Entries taken from a collection
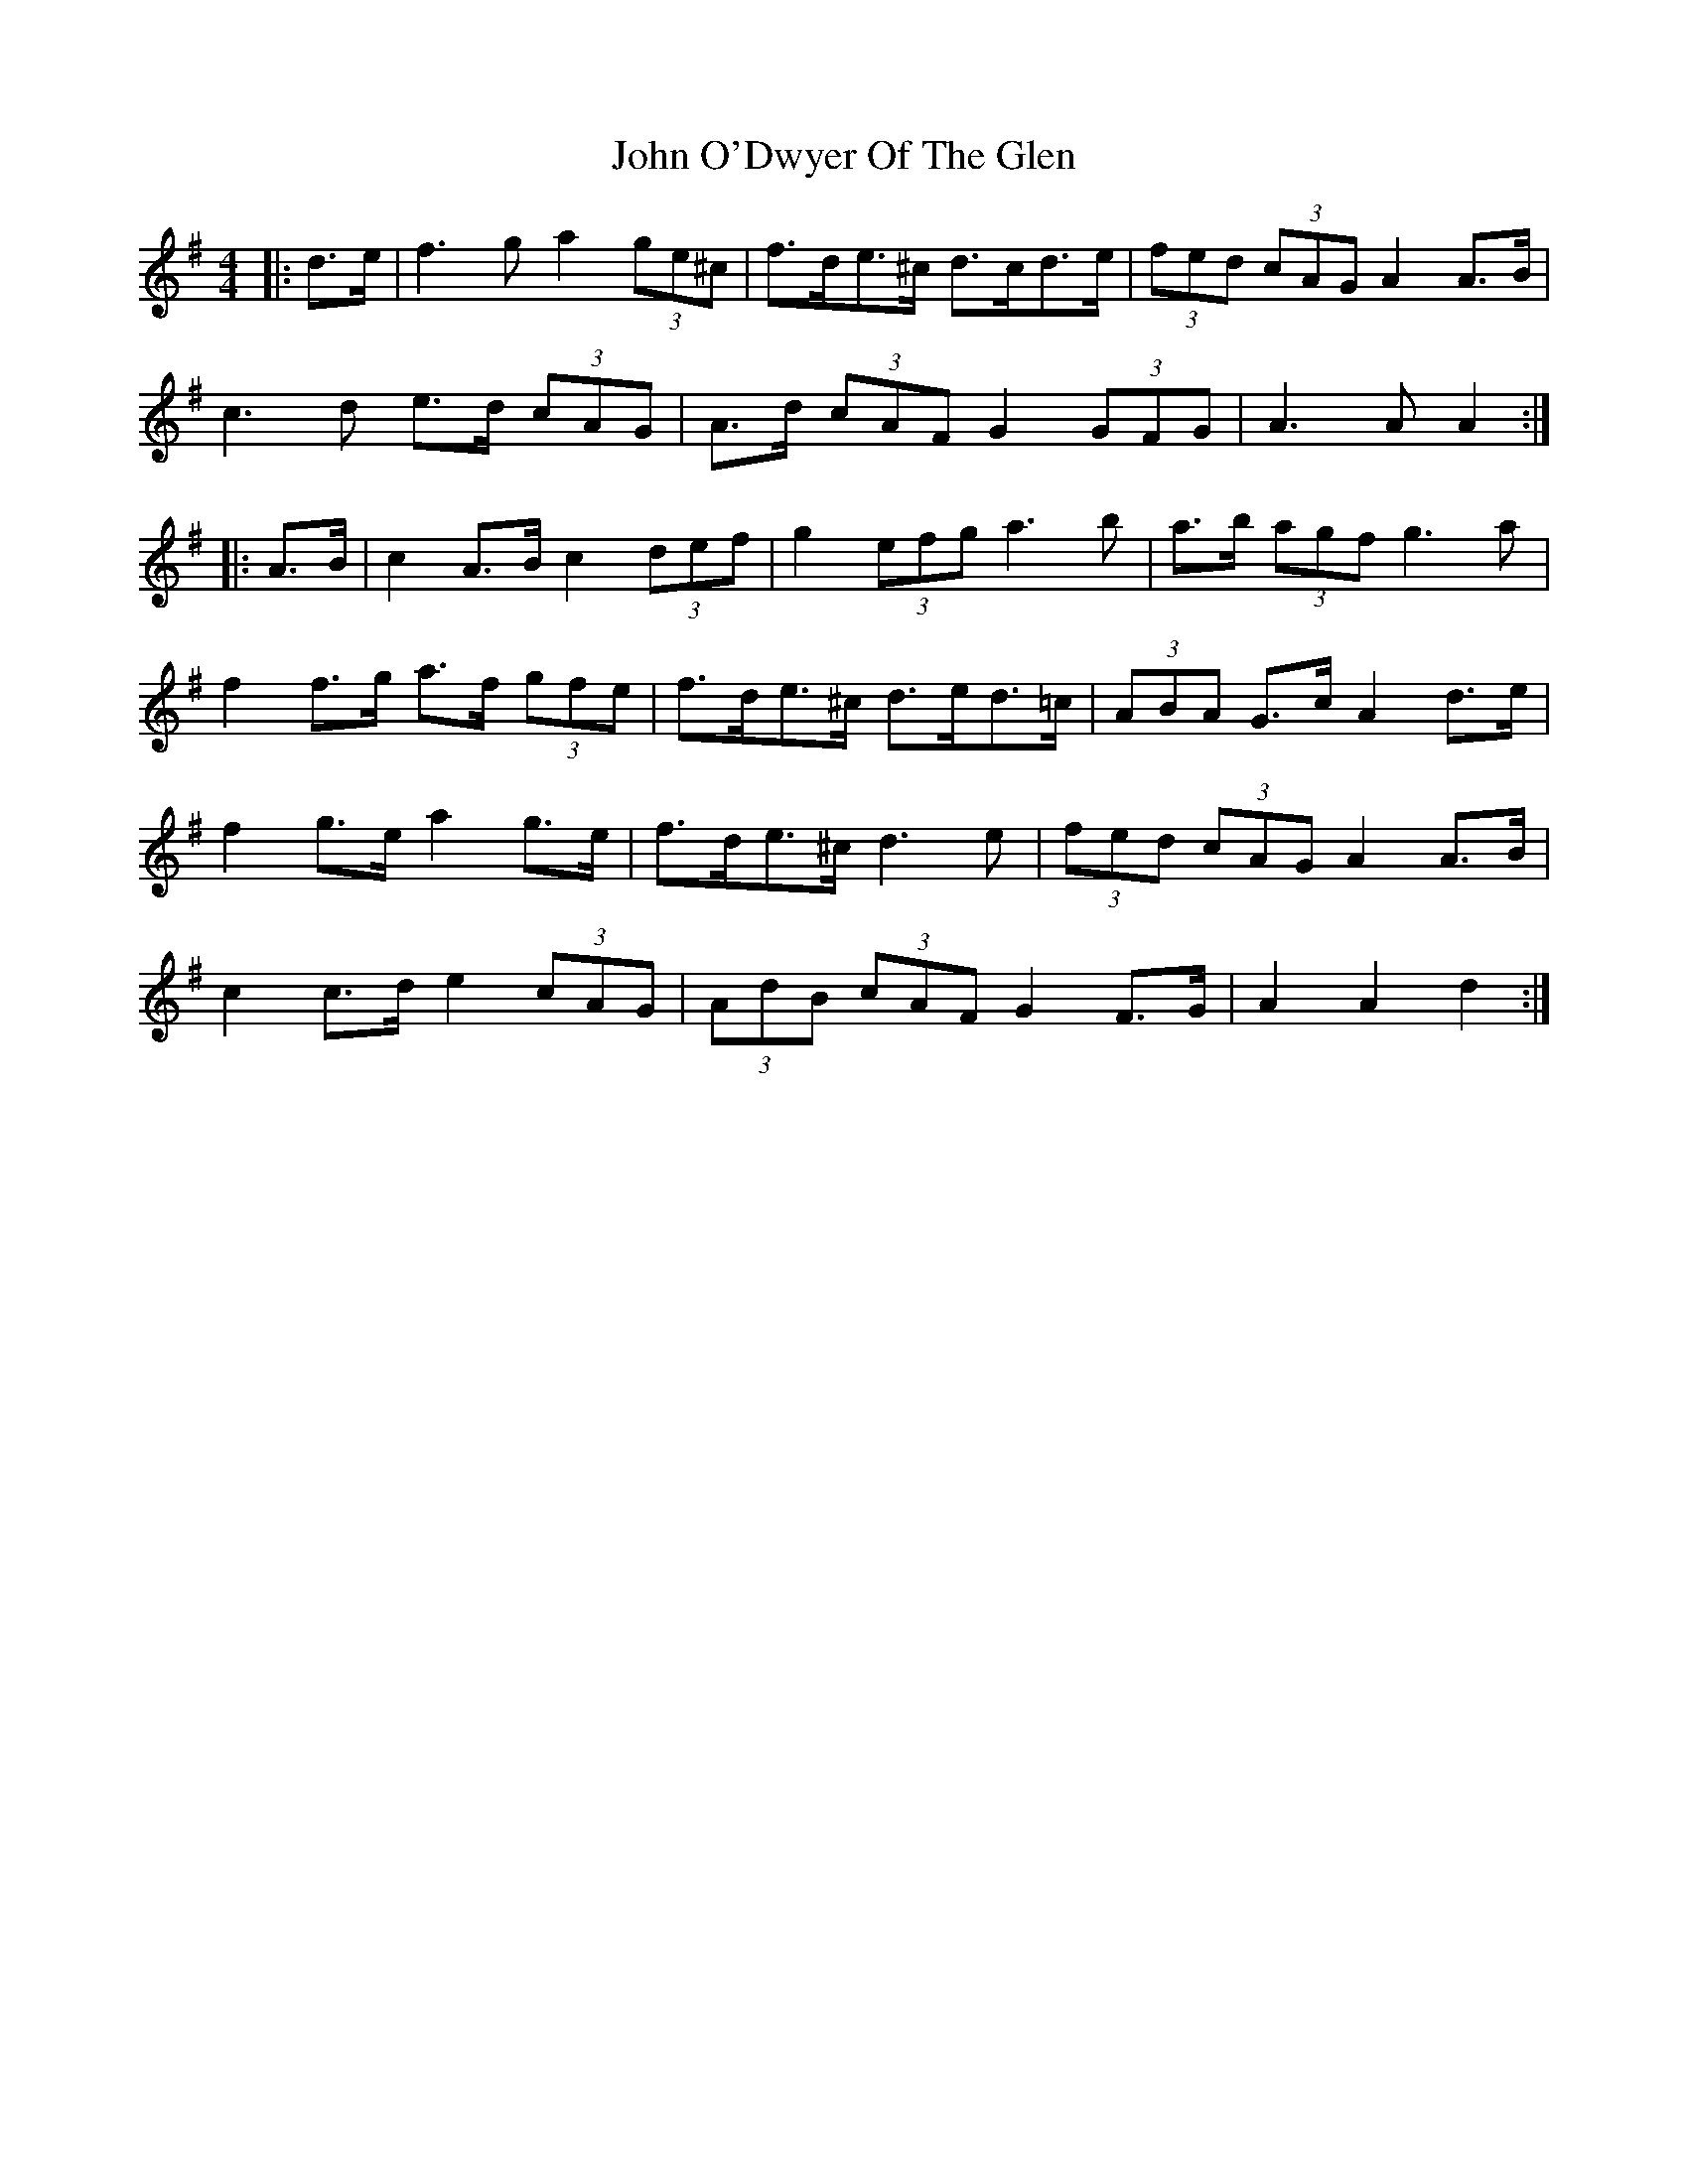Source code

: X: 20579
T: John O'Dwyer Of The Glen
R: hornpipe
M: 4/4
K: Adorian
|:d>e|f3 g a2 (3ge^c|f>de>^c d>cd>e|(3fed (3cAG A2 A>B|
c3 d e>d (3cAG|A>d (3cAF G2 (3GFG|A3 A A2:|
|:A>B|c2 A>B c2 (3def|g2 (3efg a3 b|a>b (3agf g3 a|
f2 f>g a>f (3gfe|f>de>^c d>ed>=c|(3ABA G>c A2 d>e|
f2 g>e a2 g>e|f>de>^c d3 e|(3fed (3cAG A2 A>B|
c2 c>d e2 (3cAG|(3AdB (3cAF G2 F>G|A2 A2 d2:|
==
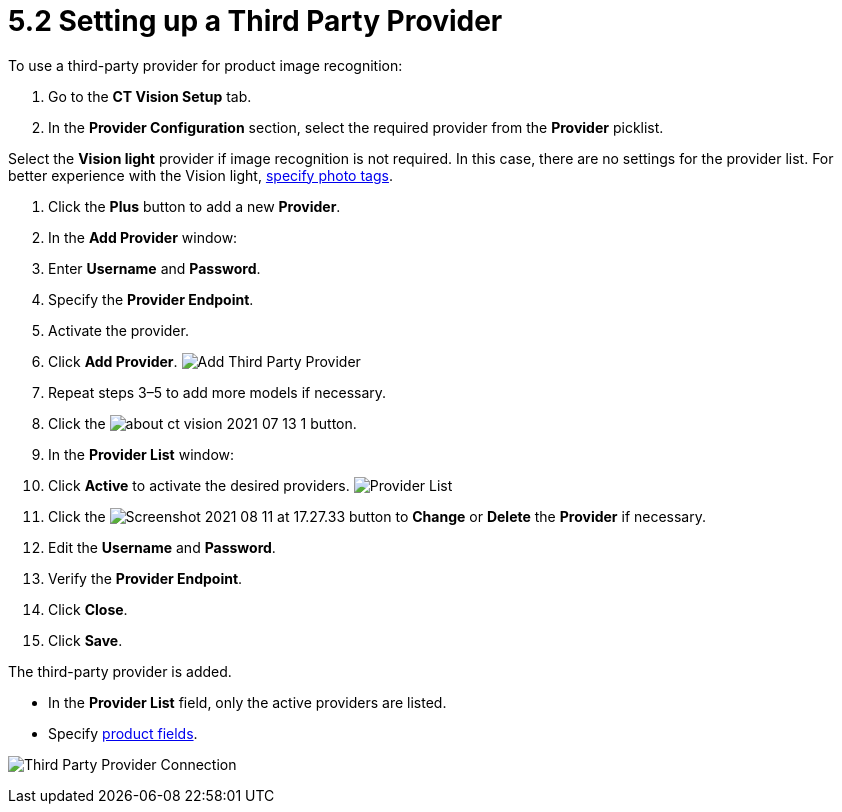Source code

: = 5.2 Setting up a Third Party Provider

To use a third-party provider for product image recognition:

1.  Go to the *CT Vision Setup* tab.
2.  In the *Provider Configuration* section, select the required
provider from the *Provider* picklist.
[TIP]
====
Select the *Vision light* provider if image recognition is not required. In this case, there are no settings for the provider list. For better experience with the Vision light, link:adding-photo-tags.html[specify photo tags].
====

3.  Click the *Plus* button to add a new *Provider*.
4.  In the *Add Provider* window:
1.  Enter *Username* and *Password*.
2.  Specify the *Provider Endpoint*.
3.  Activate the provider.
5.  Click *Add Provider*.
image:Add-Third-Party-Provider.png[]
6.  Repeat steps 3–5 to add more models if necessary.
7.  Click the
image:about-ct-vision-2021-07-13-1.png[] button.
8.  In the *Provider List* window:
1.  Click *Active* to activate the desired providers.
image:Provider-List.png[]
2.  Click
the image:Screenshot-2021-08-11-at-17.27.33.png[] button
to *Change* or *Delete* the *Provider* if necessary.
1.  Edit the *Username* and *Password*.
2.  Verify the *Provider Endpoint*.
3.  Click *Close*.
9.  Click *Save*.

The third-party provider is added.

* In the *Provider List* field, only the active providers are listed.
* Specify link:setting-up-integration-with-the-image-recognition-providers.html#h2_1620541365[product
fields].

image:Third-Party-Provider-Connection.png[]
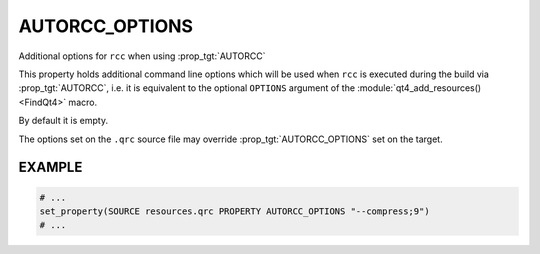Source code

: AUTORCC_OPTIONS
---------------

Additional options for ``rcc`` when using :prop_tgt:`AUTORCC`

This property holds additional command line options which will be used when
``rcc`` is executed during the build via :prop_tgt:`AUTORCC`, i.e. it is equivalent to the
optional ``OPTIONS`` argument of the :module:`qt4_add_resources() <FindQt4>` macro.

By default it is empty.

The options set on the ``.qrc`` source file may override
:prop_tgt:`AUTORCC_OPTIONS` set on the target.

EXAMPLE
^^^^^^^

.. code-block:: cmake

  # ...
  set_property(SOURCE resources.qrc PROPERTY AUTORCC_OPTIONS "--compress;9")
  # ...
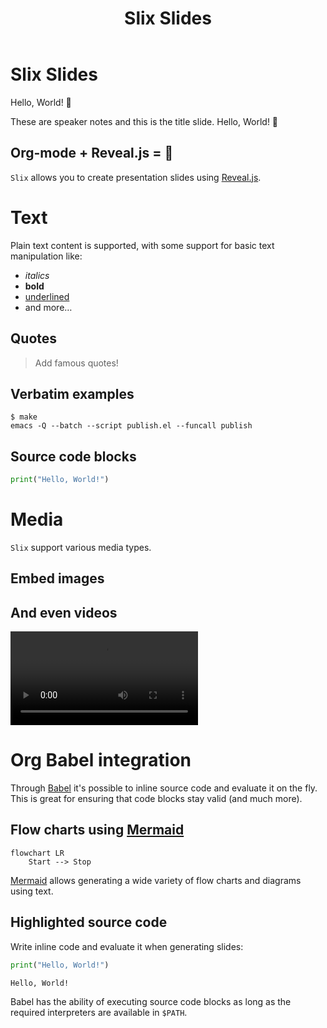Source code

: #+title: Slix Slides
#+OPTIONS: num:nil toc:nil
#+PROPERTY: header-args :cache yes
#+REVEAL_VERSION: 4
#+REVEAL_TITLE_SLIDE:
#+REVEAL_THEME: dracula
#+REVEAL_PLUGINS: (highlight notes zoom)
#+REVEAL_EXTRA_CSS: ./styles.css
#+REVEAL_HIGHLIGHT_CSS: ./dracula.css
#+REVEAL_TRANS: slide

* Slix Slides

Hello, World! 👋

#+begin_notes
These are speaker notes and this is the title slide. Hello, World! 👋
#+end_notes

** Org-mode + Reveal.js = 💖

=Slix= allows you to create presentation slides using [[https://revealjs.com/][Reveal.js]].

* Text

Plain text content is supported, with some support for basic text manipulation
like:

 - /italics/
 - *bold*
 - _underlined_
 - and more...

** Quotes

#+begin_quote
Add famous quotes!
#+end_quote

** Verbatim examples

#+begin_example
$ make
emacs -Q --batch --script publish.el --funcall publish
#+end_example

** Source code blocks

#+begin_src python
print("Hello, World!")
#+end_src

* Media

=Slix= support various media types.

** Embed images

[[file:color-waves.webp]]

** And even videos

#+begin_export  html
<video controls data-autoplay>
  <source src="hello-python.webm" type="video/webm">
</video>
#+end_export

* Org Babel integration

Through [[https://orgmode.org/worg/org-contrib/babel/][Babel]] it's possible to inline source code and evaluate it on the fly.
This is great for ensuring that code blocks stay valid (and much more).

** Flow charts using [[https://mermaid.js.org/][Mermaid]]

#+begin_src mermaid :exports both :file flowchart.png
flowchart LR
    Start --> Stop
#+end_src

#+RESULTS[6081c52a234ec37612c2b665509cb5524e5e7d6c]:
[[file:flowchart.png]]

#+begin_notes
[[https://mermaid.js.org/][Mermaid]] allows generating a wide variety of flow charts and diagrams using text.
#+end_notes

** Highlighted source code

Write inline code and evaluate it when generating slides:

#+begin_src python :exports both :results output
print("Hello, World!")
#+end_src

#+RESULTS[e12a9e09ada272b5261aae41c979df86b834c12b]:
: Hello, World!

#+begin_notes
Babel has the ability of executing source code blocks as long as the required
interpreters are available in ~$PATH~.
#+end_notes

YOUR GOAL — Across the entries above, work out how many lines include the string "file", and report only that figure.

YOUR RESPONSE — 4